There were 22 (17%) bone-related complications of which 16 (73%) needed reinterventions. These complications were technical issues (n = 2; 1.53%; one incomplete corticotomy of the tibia that needed osteoclasis, and premature fibular consolidation requiring reosteotomy with the patient under anesthesia), osteomyelitis (n = 3; 2.29%), delayed regeneration (n = 6; 4.58%), deformity of the regenerate while wearing the fixator (n = 5; 3.82%), deformity of the regenerate after removal of the fixator (n = 4; 3.05%), subluxation of the knee (n = 1; 0.76%), and late fracture through the regenerated bone (n = 1; 0.76%). Pin tract infection progressed to deep infection in three patients (2.29%) and needed exploration, de´bridement, removal of sequestrum, and exchange of wires. None of these infections progressed to a chronic infection. Poor regeneration occurred in six patients (4.58%), and two of these patients had crossed oblique olive wires applied through the regenerate to stimulate osteogenesis. Consolidation occurred in the other four by expectant management and continued rehabilitation. None of these patients experienced nonunion. Four patients had substantial deformities of the tibial regenerate develop while they were wearing the fixator (varus of the proximal tibia [n = 1], valgusrecurvatum of the proximal tibia [n = 1], varus of the distal tibia [n = 2]) that needed correction and realignment with the patients under anesthesia. Another patient had his femoral fixator realigned twice for deformity of the regenerate. Four patients had deformities develop after removal of the fixator (valgus-recurvatum of the proximal tibia [n = 3], varus of the proximal tibia [n = 1]), two of whom had a corrective cast applied and two had reapplication of the fixator. None of the patients had residual deformity greater than 5. One patient had lateral subluxation of the knee during distraction, which was reduced by modifying the fixator. One patient had delayed posttraumatic fracture through the new bone region 1 year after fixator removal and was treated successfully with Ilizarov osteosynthesis.

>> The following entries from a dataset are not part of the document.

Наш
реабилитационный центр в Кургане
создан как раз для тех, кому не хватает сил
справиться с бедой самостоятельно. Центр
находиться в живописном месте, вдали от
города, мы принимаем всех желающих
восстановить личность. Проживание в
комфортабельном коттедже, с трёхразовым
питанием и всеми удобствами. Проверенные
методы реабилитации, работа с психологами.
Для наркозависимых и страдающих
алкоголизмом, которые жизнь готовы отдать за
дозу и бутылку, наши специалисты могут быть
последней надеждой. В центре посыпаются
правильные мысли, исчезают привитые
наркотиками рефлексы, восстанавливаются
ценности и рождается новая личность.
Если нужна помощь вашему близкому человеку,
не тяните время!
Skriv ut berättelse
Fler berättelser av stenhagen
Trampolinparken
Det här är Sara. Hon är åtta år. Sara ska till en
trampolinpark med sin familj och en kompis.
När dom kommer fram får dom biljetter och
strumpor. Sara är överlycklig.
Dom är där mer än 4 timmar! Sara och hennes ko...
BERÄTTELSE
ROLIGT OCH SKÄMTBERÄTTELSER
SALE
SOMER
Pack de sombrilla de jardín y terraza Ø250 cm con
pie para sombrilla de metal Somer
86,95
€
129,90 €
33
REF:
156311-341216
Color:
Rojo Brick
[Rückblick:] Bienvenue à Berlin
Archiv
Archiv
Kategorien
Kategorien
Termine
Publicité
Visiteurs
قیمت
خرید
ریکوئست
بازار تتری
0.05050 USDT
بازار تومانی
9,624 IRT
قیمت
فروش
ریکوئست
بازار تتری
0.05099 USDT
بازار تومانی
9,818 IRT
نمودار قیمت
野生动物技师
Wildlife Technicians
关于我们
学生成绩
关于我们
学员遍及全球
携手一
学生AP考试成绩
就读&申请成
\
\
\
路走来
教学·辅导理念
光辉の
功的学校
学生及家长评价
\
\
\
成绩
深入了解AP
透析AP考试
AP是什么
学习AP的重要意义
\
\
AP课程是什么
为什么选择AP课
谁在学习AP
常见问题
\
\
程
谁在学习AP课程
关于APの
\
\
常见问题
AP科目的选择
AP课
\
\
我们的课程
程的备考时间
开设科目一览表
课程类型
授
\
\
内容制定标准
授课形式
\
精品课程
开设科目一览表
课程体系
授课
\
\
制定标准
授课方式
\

On the basis of the established criteria, treatment outcome was excellent in 72 patients (55%) (Fig. 1), good in 52 (40%), satisfactory in six (4.58%), and poor in one (0.77). One patient discontinued lengthening after achieving 2 cm because of her concerns regarding the prolonged duration of treatment. At completion of treatment, all but this last patient stated on our questionnaire that they were satisfied with the outcome of treatment, felt improvement of self-esteem, they would undergo the procedure again, and they would recommend it to another person having short stature.